French uranium mine leaves 20 million tonnes of radioactive waste in Niger

Niger’s Cominak uranium mine closed down in 2021. © AFP/Pierre Verdy

Niger’s northern town of Arlit has been left wallowing in 20 million tonnes of radioactive waste after a uranium mine run by French company Orano (formerly Areva) closed down. People living in the area are exposed to levels of radiation above the limits recommended by health experts.

Niger is the world’s fifth-largest uranium producer.

In 2021, it provided the European Union with nearly 25 percent of its uranium supplies, which helped produce electricity for millions of households.

The French nuclear company – formerly, Areva and now Orano – started mining the country’s uranium reserves in the 1970s. Forty-seven years later, in March 2021, the Cominak mines near the northern town of Arlit closed down.

The closure left the local population to live with 20 million tonnes of radioactive mud on the mine’s site, according to the French-based Independent Research and Information Commission on Radioactivity (CRIIRAD).

Its findings, following an investigation of the area in 2009, showed that the level of radioactivity was 450,000 Becquerels per kilo - well above the internationally recommended levels of radiation.

Pollution

“The waste produces a radioactive gas known as radon. The strong wind of the desert spreads a radioactive dust which is then inhaled by the surrounding population,” said CRIIRAD’s scientist, Bruno Chareyron.

The soil and underground water have also been contaminated. The 100,000 people living in the area have no alternative but to keep on drinking that water.

Exposure to such dangerously high levels of radiation can lead to birth defects, cancer, and a number of other disorders.

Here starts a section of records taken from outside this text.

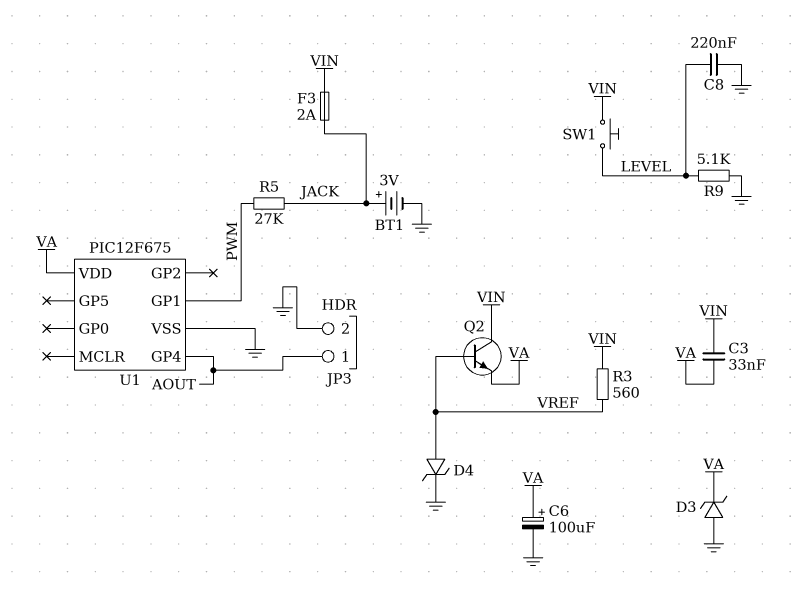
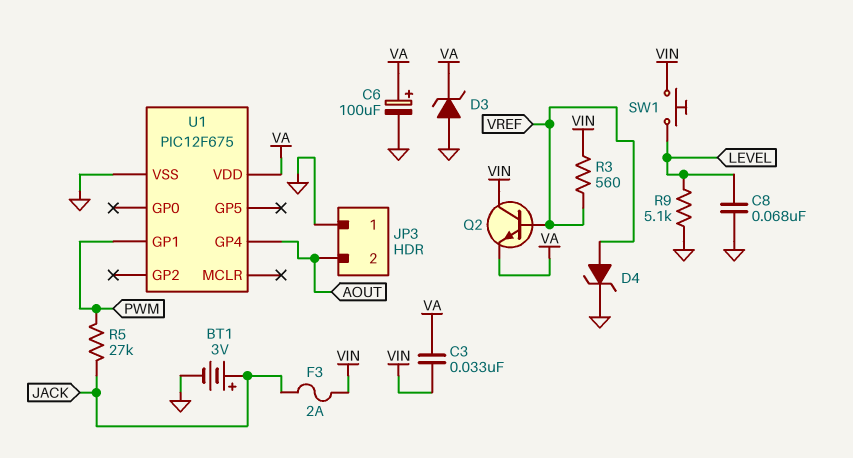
C8: 220nF (GND, LEVEL) -> 68nF (GND, LEVEL)
JP3 pin 1: AOUT -> GND
JP3 pin 2: GND -> AOUT

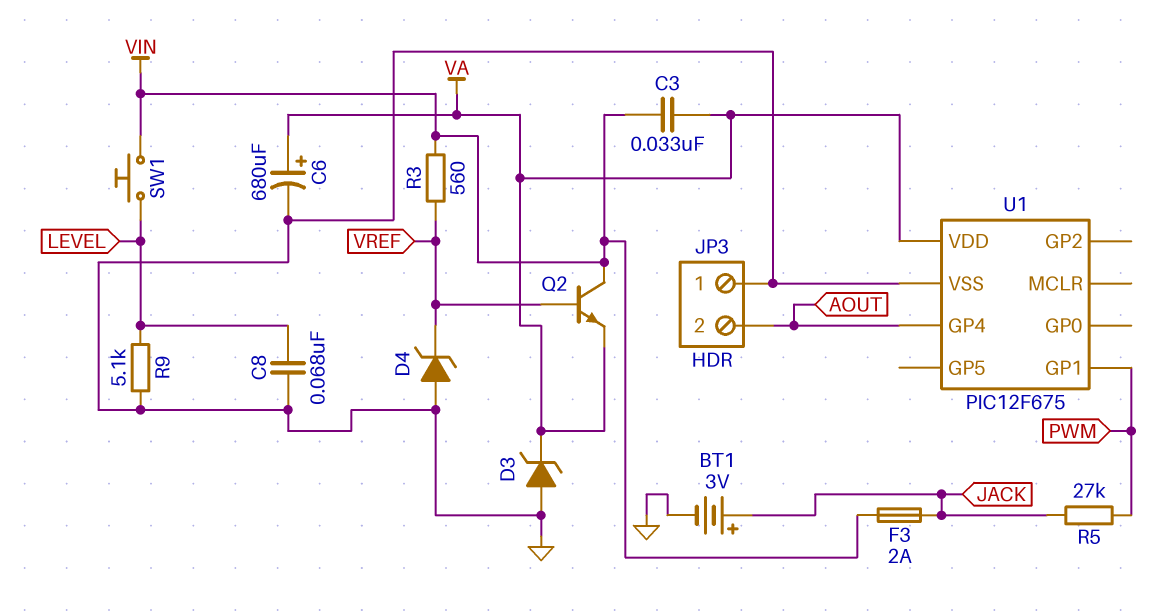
C6: 100uF (plus VA, minus GND) -> 680uF (plus VA, minus GND)
D4: zener (A VREF, K GND) -> zener (A GND, K VREF)

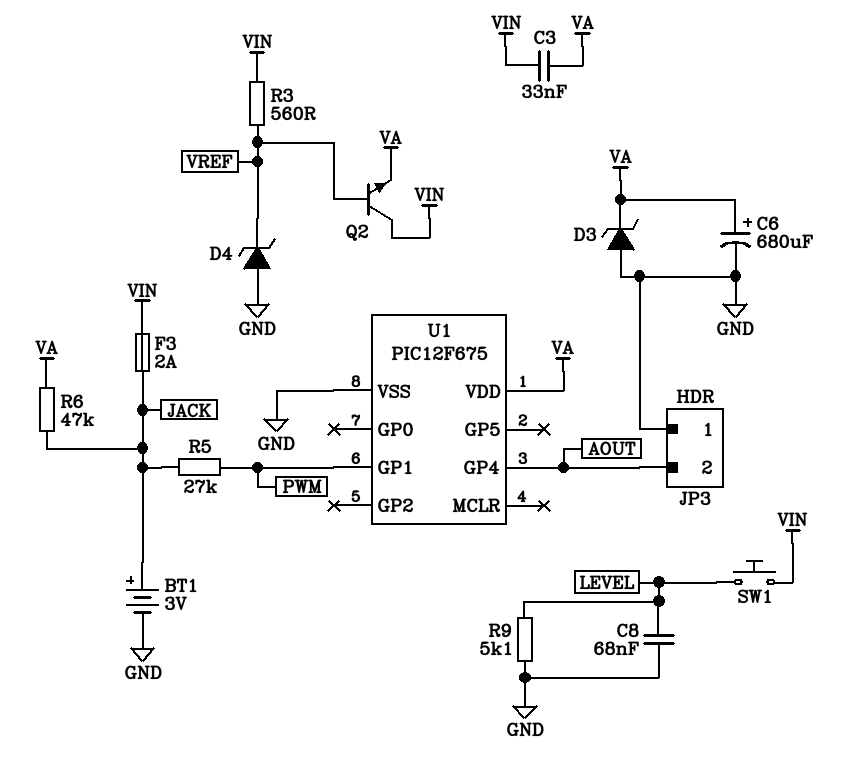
R6: none -> 47k (JACK, VA)

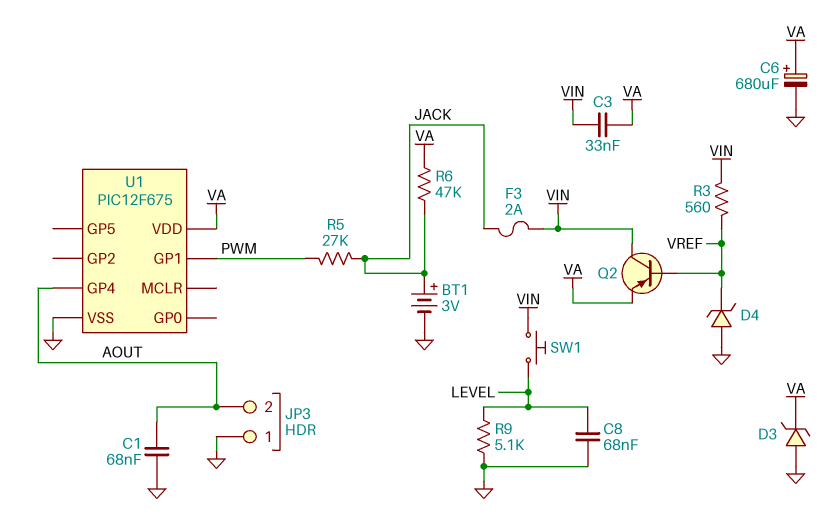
C1: none -> 68nF (AOUT, GND)
Q2: NPN (B VREF, C VIN, E VA) -> PNP (B VREF, C VIN, E VA)

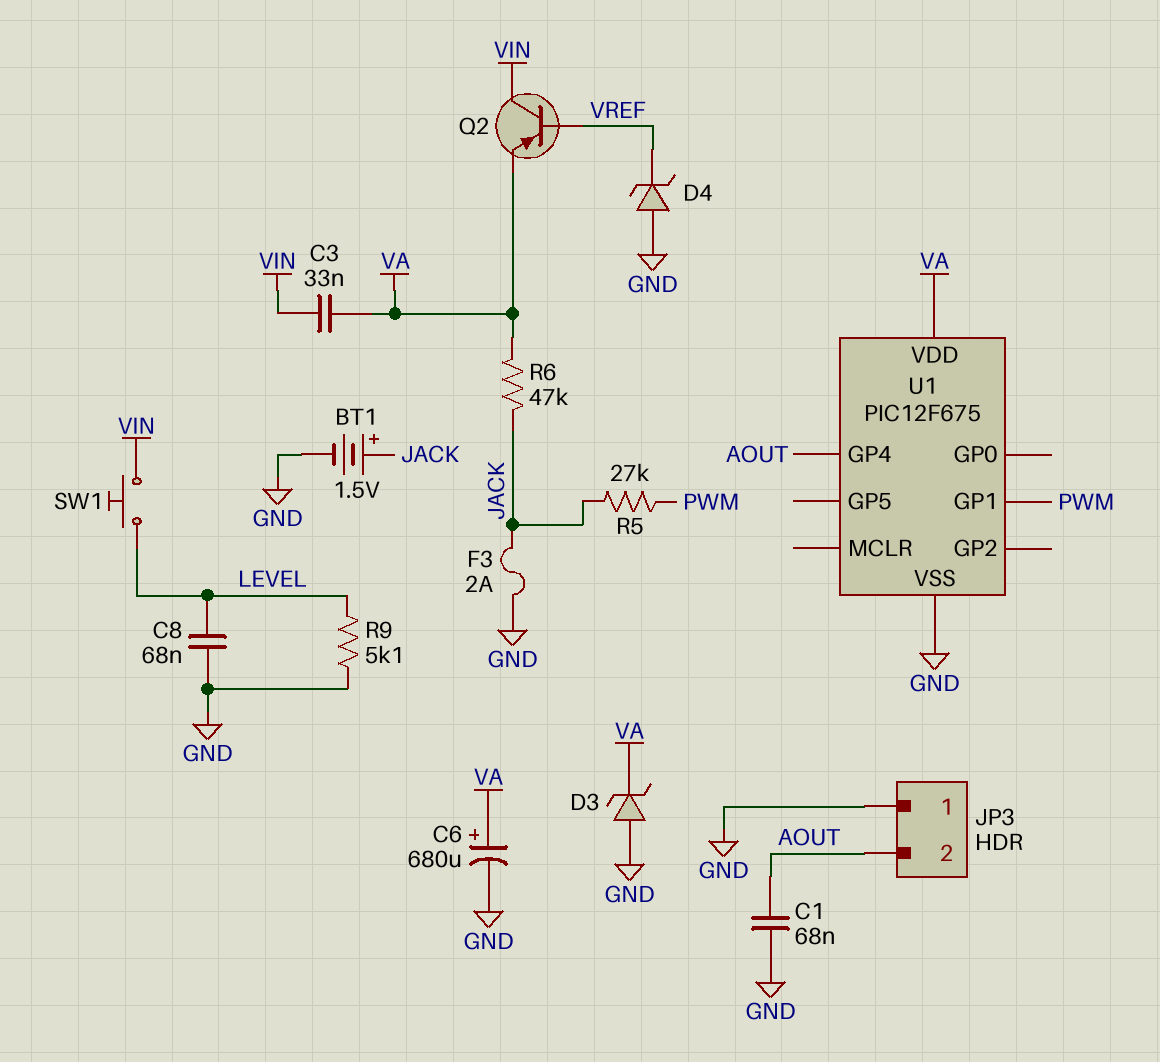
BT1: 3V (plus JACK, minus GND) -> 1.5V (plus JACK, minus GND)
F3: 2A (JACK, VIN) -> 2A (GND, JACK)
R3: 560 (VIN, VREF) -> none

Greenpeace, for example, investigated the area and claims that many former Cominak workers suffer from unexplained diseases affecting the skin, liver, kidneys, and lungs.

“Our heritage is an enduring pollution," Al Moustapha Al Hacen, founder of the local environment protection NGO Aghir in’Man, said. “There is no wildlife left, nor any plants alive around Arlit.”

He also told Greenpeace that the uranium mining was supposed to help fight poverty.

“But what has happened is that our problems have only worsened," he added.

Years of radiation

“The waste will be radioactive for hundreds of thousands of years,” said Chareyron. “Orano should have sealed it off on a secure site, but this was not done.”

Orano’s Niger subsidiary, Cominak, said that it will cover the radioactive mud with a two-metre layer of clay and rocks to contain the radiation.

However, Chareyron questions whether this layer will be strong enough to isolate the radiation for thousands of years.